_SUPPLIED INFORMATION_
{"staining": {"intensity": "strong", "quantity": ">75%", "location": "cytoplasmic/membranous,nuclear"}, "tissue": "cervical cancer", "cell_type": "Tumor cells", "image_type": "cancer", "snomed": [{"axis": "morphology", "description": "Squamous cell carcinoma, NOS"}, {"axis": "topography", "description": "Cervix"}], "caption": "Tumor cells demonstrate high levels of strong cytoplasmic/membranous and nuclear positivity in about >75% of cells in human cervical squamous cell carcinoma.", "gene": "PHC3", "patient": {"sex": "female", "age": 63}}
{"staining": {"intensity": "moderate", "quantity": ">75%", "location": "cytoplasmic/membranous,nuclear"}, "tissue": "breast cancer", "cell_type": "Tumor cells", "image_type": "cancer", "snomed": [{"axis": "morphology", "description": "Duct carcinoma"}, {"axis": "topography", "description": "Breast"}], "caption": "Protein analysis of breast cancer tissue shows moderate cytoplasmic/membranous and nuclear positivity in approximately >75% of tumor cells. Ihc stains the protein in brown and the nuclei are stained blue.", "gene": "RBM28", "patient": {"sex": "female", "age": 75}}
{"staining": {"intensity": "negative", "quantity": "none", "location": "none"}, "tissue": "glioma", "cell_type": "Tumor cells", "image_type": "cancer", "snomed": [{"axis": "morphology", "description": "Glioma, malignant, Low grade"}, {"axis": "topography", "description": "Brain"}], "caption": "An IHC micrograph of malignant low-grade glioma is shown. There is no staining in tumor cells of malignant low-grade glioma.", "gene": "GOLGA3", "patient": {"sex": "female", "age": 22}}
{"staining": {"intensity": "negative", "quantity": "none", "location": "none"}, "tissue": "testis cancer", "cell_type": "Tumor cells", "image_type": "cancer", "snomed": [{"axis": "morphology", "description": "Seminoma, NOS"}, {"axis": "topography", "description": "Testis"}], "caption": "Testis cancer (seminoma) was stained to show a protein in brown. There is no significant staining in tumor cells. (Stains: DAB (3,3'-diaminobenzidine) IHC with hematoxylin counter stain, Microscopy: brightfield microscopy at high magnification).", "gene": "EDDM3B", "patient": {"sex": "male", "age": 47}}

_THE PROBLEM_
Within the material, find all lines that hold the word "brown" and show them.

_OUTPUT OF THE TASK_
{"staining": {"intensity": "moderate", "quantity": ">75%", "location": "cytoplasmic/membranous,nuclear"}, "tissue": "breast cancer", "cell_type": "Tumor cells", "image_type": "cancer", "snomed": [{"axis": "morphology", "description": "Duct carcinoma"}, {"axis": "topography", "description": "Breast"}], "caption": "Protein analysis of breast cancer tissue shows moderate cytoplasmic/membranous and nuclear positivity in approximately >75% of tumor cells. Ihc stains the protein in brown and the nuclei are stained blue.", "gene": "RBM28", "patient": {"sex": "female", "age": 75}}
{"staining": {"intensity": "negative", "quantity": "none", "location": "none"}, "tissue": "testis cancer", "cell_type": "Tumor cells", "image_type": "cancer", "snomed": [{"axis": "morphology", "description": "Seminoma, NOS"}, {"axis": "topography", "description": "Testis"}], "caption": "Testis cancer (seminoma) was stained to show a protein in brown. There is no significant staining in tumor cells. (Stains: DAB (3,3'-diaminobenzidine) IHC with hematoxylin counter stain, Microscopy: brightfield microscopy at high magnification).", "gene": "EDDM3B", "patient": {"sex": "male", "age": 47}}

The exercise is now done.